Los dos hombres se retiraron, armaron a la dotación cretense y empezaron a recorrer el barco. Estoy seguro de que ninguna de vos, damas bien alimentadas, habéis estado nunca en un buque de guerra, por lo que os diré cómo es en la mar. Un trirreme tiene tres cubiertas de remeros; en realidad, no son cubiertas, sino tres niveles de bancadas con un espacio para arrastrarse entre ellos. A los hombres les lleva tiempo llegar a las bancadas y salir de ellas. Hay un único pasillo, del ancho de los hombros de un hombre, que va de proa a popa del barco. En un buque ateniense, hay una plataforma de mando en medio de la nave. Algunos orientales hacen lo mismo y otros construyen un pequeño puente a popa, para el piloto. Con independencia de esto, el piloto se sienta en la popa entre sus dos timones de espadilla, que, en un buque moderno, están unidos con una tira de bronce o hierro. El es el auténtico comandante del barco, y la voz del piloto es la que obedecen los demás oficiales, la tripulación del puente. A las órdenes del piloto están el jefe de remeros, que mantiene el orden y cuenta el tiempo, y el maestre de navegación, que se encarga de los dos mástiles, el palo mayor y el trinquete, que está más adelante, a proa, y de sus velas. El resto de la tripulación del puente controla las velas, mantiene a raya a los remeros y constituye una reserva de mano de obra. En los barcos cretenses, sirven también como infantes de marina extra. Después están los infantes de marina, por regla general, ciudadanos hoplitas.

El noble Aquiles no me envió a ningún infante de marina. Tenía a doce de sus hombres como tripulación de puente, ninguno de los cuales era oficial. Rara vez había visto un grupo menos de fiar, y Troas se había vengado de mí por «corromper» a su hija —¡por los dioses, juré que me vengaría de él si alguna vez lo atrapaba!—: entre los timones, no había ningún hombre en quien se pudiera confiar. Probablemente, Nearco hubiese querido conseguirme los mejores hombres, pero los que llevaba eran los desechos, aquellos que nadie necesitaba, desperdicios humanos.

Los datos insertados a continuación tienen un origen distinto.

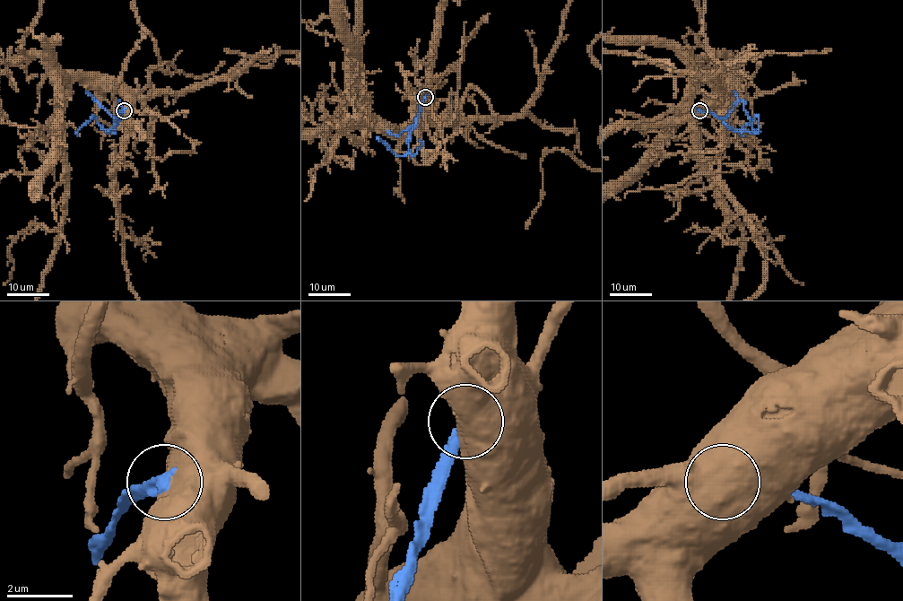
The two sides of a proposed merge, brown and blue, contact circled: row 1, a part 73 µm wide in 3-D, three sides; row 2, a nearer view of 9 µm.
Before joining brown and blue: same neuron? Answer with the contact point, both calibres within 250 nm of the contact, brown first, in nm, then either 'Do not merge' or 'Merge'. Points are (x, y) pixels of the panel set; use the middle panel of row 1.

En todo caso, los prisioneros eran los mejores hombres. Tenía, al menos, a cuarenta fenicios y el doble de griegos capturados, Ni siquiera contaba con una dotación completa de remeros; no tenía hombres suficientes para la hilera inferior. Con buen tiempo habría sido suficiente, pero se acercaba una tormenta y al noble Aquiles le importaba un rábano que este barco superara la tormenta o no.

Bueno, había acumulado una pequeña fortuna con él y no pensaba morir en la mar. Y sin embargo, recuerdo haber pensado que, al menos en parte, había cumplido mi juramento y que eso significaba que, en cierto modo, podía morir tranquilo. Para ser sincero, ese pensamiento me relajó. Yo era de nuevo un hombre honorable.